Exercise details:
Copy every line of the items below word for word, keeping the original line breaks and punctuation.

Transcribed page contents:

##########

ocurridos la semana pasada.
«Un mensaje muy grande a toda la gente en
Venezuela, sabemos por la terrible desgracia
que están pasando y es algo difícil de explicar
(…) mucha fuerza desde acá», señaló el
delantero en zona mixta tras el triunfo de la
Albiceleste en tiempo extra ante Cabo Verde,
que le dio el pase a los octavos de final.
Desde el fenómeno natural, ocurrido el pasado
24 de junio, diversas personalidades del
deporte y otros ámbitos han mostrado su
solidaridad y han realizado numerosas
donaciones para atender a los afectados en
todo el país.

##########

Answer for the task:
ocurridos la semana pasada.
«Un mensaje muy grande a toda la gente en
Venezuela, sabemos por la terrible desgracia
que están pasando y es algo difícil de explicar
(…) mucha fuerza desde acá», señaló el
delantero en zona mixta tras el triunfo de la
Albiceleste en tiempo extra ante Cabo Verde,
que le dio el pase a los octavos de final.
Desde el fenómeno natural, ocurrido el pasado
24 de junio, diversas personalidades del
deporte y otros ámbitos han mostrado su
solidaridad y han realizado numerosas
donaciones para atender a los afectados en
todo el país.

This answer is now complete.